● Assignment A: Reproduce verbatim the passage of the article on prosecuting ICE agents that opens with the words containing "Yes, federal agents" and closes with "on the record.".
● Assignment B: According to the article on prosecuting ICE agents, for how long did federal agents detain George Retes without checking his ID?

● Selected text:
+===+

It's 100% Legal to Arrest ICE Agents. Democratic Governors Need to Step Up.

Bottom Line Up Front B.L.U.F.
Here’s what you do today:
Call your governor and say exactly this: “Federal agents are committing state felonies including burglary, kidnapping, and assault. File criminal charges now. If local law enforcement refuses to do their jobs then they can fired or arrested. We elected you to protect us. Do it. If you don’t take this seriously then expect us to begin contacting all of your donors to ask if they are aware of your compliance.”
**Additional Author Note: I released this previously and have since updated to include more details on the Supremacy Clause and methods for encouraging action to defend public safety, Constitutional rights, and human rights.**
George Retes served in Iraq. Federal agents detained him for three days without checking his ID. Job Garcia holds a PhD. ICE arrested him for filming a raid. Three American children were deported to Honduras while their parents begged for help. The youngest was two years old, the oldest had Stage 4 cancer.
Warrantless federal agents are committing state felonies every day. Breaking and entering. Kidnapping. Assault with deadly weapons. These are crimes with mandatory prison sentences. And Democratic governors have the power to prosecute these agents under state law.
Federal agents claim Supremacy Clause immunity protects them from state prosecution. But this immunity only applies when they’re acting lawfully within federal authority. When they exceed that authority, when they violate federal law itself or act unreasonably, they lose that protection. The question isn’t whether states can prosecute federal agents. It’s whether federal agents are actually authorized to do what they’re doing.
Wisconsin law professors at the State Democracy Research Initiative laid out the legal framework. When federal agents exceed their lawful authority, they can face state prosecution. The Supreme Court’s immunity protections only cover lawful federal acts. Kicking down doors without judicial warrants, detaining citizens without probable cause, abducting children: these aren’t lawful federal acts. They’re crimes.
Yes, federal agents will immediately try to move cases to federal court, claiming they were just doing their job. Let them. Make them stand before a federal judge and argue that administrative warrants signed by ICE officers, not judges, authorize home invasions. Make them explain why pointing guns at children is “necessary and proper” to immigration enforcement. Force them to defend the indefensible on the record.
Every day spent in legal battles is a day ICE agents wonder if they’ll face state prosecution. Every court hearing is a news cycle about federal agents committing crimes. Every removal petition to federal court is an admission that states have enough power to threaten federal operations.

+===+

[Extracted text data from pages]
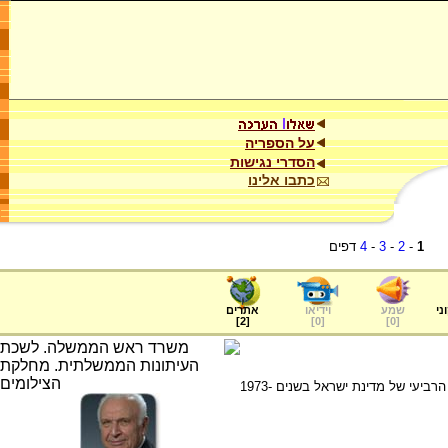
על הספריה
הסדרי נגישות
כתבו אלינו
1
-
2
-
3
-
4
דפים
ני
שמע
וידיאו
אתרים
]
2
[
]
0
[
]
0
[
פרופ' אפרים קציר (נולד בשנת 1916), הנשיא הרביעי של מדינת ישראל בשנים 1973-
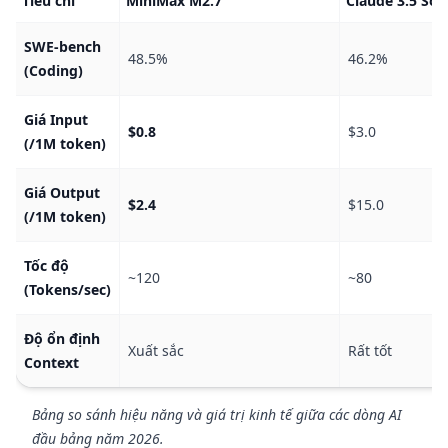
Tiêu chí
MiniMax M2.7
Claude 3.5 So
SWE-bench
48.5%
46.2%
(Coding)
Giá Input
$0.8
$3.0
(/1M token)
Giá Output
$2.4
$15.0
(/1M token)
Tốc độ
~120
~80
(Tokens/sec)
Độ ổn định
Xuất sắc
Rất tốt
Context
Bảng so sánh hiệu năng và giá trị kinh tế giữa các dòng AI
đầu bảng năm 2026.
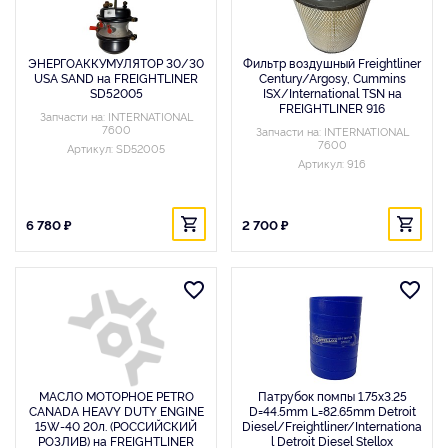
ЭНЕРГОАККУМУЛЯТОР 30/30
Фильтр воздушный Freightliner
USA SAND на FREIGHTLINER
Century/Argosy, Cummins
SD52005
ISX/International TSN на
FREIGHTLINER 916
Запчасти на: INTERNATIONAL
7600
Запчасти на: INTERNATIONAL
7600
Артикул: SD52005
Артикул: 916
6 780 ₽
2 700 ₽
МАСЛО МОТОРНОЕ PETRO
Патрубок помпы 1.75x3.25
CANADA HEAVY DUTY ENGINE
D=44.5mm L=82.65mm Detroit
15W-40 20л. (РОССИЙСКИЙ
Diesel/Freightliner/Internationa
РОЗЛИВ) на FREIGHTLINER
l Detroit Diesel Stellox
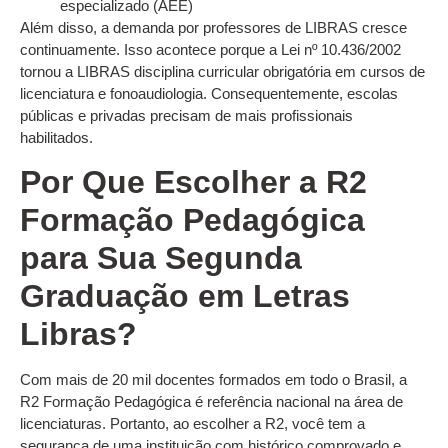
especializado (AEE)
Além disso, a demanda por professores de LIBRAS cresce
continuamente. Isso acontece porque a Lei nº 10.436/2002
tornou a LIBRAS disciplina curricular obrigatória em cursos de
licenciatura e fonoaudiologia. Consequentemente, escolas
públicas e privadas precisam de mais profissionais
habilitados.
Por Que Escolher a R2
Formação Pedagógica
para Sua Segunda
Graduação em Letras
Libras?
Com mais de 20 mil docentes formados em todo o Brasil, a
R2 Formação Pedagógica é referência nacional na área de
licenciaturas. Portanto, ao escolher a R2, você tem a
segurança de uma instituição com histórico comprovado e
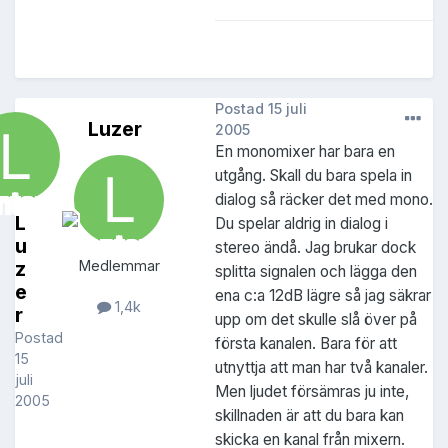
Postad
15 juli
Luzer
2005
En monomixer har bara en
utgång. Skall du bara spela in
dialog så räcker det med mono.
L
Du spelar aldrig in dialog i
u
stereo ändå. Jag brukar dock
z
Medlemmar
splitta signalen och lägga den
e
ena c:a 12dB lägre så jag säkrar
1,4k
r
upp om det skulle slå över på
Postad
första kanalen. Bara för att
15
utnyttja att man har två kanaler.
juli
Men ljudet försämras ju inte,
2005
skillnaden är att du bara kan
skicka en kanal från mixern.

+===+

● Answer section A:
Yes, federal agents will immediately try to move cases to federal court, claiming they were just doing their job. Let them. Make them stand before a federal judge and argue that administrative warrants signed by ICE officers, not judges, authorize home invasions. Make them explain why pointing guns at children is “necessary and proper” to immigration enforcement. Force them to defend the indefensible on the record.

● Answer section B: Three days.